As soon as we were alone, he said, ‘I was concerned. If something should happen to you, my lord Extepan, he would not forgive me.’
He was smiling and fingering the trigger of his rifle. ‘There is a curfew. You could have been shot.’
‘If I’d known that, then obviously I wouldn’t have gone out.’
‘There are always curfews in a war zone.’
I said nothing.
‘It is a cold night for a walk.’
Only now was I recovering my equilibrium. ‘That’s why I wore boots and mittens.’
‘Something upset you, yes?’
‘I got lost. But, as you saw, I found my way back. You startled me when you came upon me in the square, that’s all.’
Patently he did not believe me. ‘Did you think we might shoot you? It might have happened. In these suits, and in darkness, we all look the same. It is hard to tell friend from enemy.’
I unzipped the front of my suit. ‘You must excuse me. I’m really quite exhausted.’
‘A little brandy will help you sleep.’
‘That won’t be necessary.’
I turned and walked up the stairway without looking back. Only when I had closed the door behind me did I let out a breath of sheer relief.
I drew the curtains on the windows, blotting out the night and all its horrors, then removed my snowsuit. Without undressing further, I climbed beneath the eiderdowns and switched on the bedside lamp.
I lay back and tried to calm myself. But my thoughts were racing, and suddenly I began to wonder if I had been wilfully blind and stupid. What if I hadn’t been wrong in my first split-second assumption that the soldiers who had appeared in the square were the same ones who had carried out the sacrifice? I’d imagined that they had melted into the night, but what if they had simply returned to the house? All too easily I could imagine Pachtli acting as the chief priest, wielding the knife and reaching into the chest to twist the palpitating heart from its moorings. That was how it was done, with a deft turn of the wrist. A sacrifice to Huitzilopochtli, or some other unforgiving deity of the old Aztec pantheon.

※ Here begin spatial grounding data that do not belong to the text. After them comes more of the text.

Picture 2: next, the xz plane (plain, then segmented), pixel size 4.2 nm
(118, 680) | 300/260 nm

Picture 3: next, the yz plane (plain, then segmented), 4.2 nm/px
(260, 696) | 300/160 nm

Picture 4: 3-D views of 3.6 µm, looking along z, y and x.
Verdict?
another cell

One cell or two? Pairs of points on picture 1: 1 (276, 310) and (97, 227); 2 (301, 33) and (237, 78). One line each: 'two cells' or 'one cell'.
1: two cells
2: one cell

Had I had my wits about me, I might have checked their snowsuits for splatterings of blood; or I might have registered the stench of petrol and burnt flesh. But I had been in no state to notice anything of the sort. Yet this meant nothing in itself – they might have easily changed their clothing on returning to the house immediately after the sacrifice, and before Pachtli discovered I was gone.
I contemplated trying to wedge the wardrobe or the dresser against my door, but this seemed melodramatic. I would lie there instead and wait until morning, staying awake. Surely they wouldn’t dare try anything with me, even if they knew I had discovered the corpse in the church? Huemac had delivered me safely to the mansion, and he, at least, seemed an honourable man who would be no part of any cover-up should I be disposed of. But what if he secretly worshipped the same Aztec gods as they? What if they all did?
Awake. I would stay awake. Fight the exhaustion I felt. They wouldn’t harm me, I was sure, but I had to remain vigilant. There couldn’t be too many hours left before dawn, so I didn’t have long to wait. If anyone tried to enter, I would jump up, scream, fight them with all the power I possessed. Awake. I would stay awake. That was my protection.
Six
‘Good morning.’
I surfaced abruptly from a deep sleep. Pachtli was standing over me.
‘Here is some tea,’ he said, putting a silver tray down on the bedside table.
I sat up, still groggy with sleep. Pachtli switched off the lamp and threw open the curtains. Bright winter sunlight flooded in through the window.
‘It is a very pleasant morning,’ he remarked.